I think it will be the latter, as long as we can avoid re-inflation.
This is not just my opinion, it’s in the data. Investors, Ich auch, are swooping up deals today.
It does, however, take a contrarian mindset to get in when you perceive prices as high. Most people think this way; in fact, the sameness of thinking is a natural human attribute. So you may want to and expect to practice contrary thinking, in order to get into the habit - as the great author Humphrey Neil once wrote - “of throwing your mind into directions that are opposite of obvious (Neil).”
Investors must master the art of contrary thinking. I’ll paraphrase Neil to explain: “[Contrary thinking is a method of ruminating over a broad range of public questions; political, economic, and social. The object of contrary thinking is to challenge generally accepted viewpoints on the prevailing trends in politics and socioeconomics. The purpose is to contest the popular view, because popular opinions are so frequently found to be untimely, misled (by propaganda), or plainly wrong (Neil).]”
The great investors naturally think this way. You’ve probably heard legendary investor Warren Buffett talk about getting bullish when others are bearish.
“[When masses of people succumb to an idea, they often run in the same direction because of their emotions. But, when one stops to think things through, one is more logical/sane in their decisions. It is when some occurrence arises that has wide emotional appeal that you find the crowd going wrong. ]”

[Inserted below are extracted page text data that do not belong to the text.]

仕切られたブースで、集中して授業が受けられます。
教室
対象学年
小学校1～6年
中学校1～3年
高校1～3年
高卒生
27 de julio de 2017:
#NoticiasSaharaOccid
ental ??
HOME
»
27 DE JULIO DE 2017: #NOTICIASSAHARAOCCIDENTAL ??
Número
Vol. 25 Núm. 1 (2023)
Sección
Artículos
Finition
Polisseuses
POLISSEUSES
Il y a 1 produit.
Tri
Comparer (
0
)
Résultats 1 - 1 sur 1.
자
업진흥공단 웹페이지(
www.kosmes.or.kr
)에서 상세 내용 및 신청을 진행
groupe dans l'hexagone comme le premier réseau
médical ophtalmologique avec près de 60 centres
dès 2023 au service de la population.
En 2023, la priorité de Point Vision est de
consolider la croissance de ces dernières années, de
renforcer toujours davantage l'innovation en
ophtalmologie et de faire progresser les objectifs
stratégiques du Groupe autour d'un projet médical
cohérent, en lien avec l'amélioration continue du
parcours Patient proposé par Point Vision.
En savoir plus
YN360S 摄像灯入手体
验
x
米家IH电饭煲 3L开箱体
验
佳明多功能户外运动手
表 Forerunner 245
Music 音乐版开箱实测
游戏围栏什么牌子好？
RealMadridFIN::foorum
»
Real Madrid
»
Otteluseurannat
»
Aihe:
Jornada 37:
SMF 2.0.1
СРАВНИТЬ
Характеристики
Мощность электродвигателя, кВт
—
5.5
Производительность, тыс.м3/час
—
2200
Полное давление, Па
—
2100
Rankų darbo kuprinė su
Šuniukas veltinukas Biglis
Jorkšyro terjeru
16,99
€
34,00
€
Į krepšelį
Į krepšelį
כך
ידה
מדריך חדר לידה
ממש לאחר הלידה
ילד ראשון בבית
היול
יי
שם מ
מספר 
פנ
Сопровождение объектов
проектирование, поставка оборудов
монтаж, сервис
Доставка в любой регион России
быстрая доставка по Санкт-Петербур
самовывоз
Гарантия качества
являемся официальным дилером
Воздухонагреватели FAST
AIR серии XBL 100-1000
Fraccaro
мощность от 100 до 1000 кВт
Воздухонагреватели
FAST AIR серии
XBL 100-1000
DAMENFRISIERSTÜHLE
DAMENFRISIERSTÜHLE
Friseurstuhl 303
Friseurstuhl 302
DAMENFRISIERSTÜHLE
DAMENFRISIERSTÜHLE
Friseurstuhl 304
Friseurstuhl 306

“If you don’t think things through, you’re through thinking.” - Humphrey Neil
Could the election be one of these times?
Perhaps, yes.
For instance, the stock market is soaring this/last week on the expectation of untold number of assumptions. Is this warranted? Are there bull markets within this market that will sustain and ones that are running on a sugar high?
I would argue real estate is one of those robust, insulated markets you want to be in today.
Take a moment to pause, to detach. Remember, a group thinks with the heart, an individual thinks with the brain.
This writer thinks real estate, owning assets will be the wise investment during a time of high inflation, if what the data show becomes reality.
But don’t take just my word for it.
You have agency over your life and your own decisions. Take a moment. Pause and reflect. Think for yourself.